▶ Work to complete: Can you write out, word for word, the lines of the records below, starting with the line containing "Please read the dial" and going on through the line containing "It reads 65,V"?

+++ Exercise data

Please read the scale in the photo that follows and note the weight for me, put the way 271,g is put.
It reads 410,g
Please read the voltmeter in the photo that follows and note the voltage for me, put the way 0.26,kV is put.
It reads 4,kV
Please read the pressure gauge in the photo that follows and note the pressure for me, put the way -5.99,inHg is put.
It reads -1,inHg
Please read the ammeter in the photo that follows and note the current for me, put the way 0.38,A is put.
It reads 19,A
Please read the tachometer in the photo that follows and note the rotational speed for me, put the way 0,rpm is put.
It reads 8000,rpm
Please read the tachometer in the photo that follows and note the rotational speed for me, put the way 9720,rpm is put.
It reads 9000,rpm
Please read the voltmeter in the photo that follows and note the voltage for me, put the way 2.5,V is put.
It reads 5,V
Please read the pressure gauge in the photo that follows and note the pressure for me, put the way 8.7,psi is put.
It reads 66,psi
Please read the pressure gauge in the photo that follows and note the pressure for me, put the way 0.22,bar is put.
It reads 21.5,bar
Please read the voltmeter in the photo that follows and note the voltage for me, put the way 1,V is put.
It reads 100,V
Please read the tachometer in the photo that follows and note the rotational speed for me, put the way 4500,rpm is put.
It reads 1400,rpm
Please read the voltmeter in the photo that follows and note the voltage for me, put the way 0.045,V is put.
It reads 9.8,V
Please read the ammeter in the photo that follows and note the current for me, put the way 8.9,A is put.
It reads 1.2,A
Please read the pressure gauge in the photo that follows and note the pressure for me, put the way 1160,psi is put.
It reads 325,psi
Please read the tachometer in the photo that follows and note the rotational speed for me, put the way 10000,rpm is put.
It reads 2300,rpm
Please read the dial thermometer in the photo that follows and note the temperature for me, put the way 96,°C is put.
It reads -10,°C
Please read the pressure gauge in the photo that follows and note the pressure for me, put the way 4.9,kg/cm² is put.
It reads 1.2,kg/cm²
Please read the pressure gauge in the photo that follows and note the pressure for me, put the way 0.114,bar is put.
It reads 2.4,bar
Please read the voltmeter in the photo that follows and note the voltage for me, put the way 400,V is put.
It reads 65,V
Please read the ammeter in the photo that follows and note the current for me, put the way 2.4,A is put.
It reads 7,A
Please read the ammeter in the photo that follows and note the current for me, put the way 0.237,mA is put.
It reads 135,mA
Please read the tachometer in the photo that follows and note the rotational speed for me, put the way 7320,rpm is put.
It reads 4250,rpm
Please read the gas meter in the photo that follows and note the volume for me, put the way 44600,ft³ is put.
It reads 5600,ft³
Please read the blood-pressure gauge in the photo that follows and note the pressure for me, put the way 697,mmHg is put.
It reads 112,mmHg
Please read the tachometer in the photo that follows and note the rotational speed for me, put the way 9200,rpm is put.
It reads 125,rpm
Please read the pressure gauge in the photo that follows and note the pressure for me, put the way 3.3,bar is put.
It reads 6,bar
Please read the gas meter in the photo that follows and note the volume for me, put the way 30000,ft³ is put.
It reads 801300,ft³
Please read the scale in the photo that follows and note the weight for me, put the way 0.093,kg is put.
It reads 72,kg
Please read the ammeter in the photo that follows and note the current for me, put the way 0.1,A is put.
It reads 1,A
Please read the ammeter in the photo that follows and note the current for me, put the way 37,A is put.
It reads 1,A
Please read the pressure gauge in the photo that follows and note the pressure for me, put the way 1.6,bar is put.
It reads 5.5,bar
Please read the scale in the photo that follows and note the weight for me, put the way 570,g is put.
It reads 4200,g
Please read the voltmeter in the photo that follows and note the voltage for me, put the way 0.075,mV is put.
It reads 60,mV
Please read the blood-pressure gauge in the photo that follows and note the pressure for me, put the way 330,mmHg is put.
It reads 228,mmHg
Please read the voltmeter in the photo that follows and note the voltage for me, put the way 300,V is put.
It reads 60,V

++++++

▶ Output for this exercise:
Please read the dial thermometer in the photo that follows and note the temperature for me, put the way 96,°C is put.
It reads -10,°C
Please read the pressure gauge in the photo that follows and note the pressure for me, put the way 4.9,kg/cm² is put.
It reads 1.2,kg/cm²
Please read the pressure gauge in the photo that follows and note the pressure for me, put the way 0.114,bar is put.
It reads 2.4,bar
Please read the voltmeter in the photo that follows and note the voltage for me, put the way 400,V is put.
It reads 65,V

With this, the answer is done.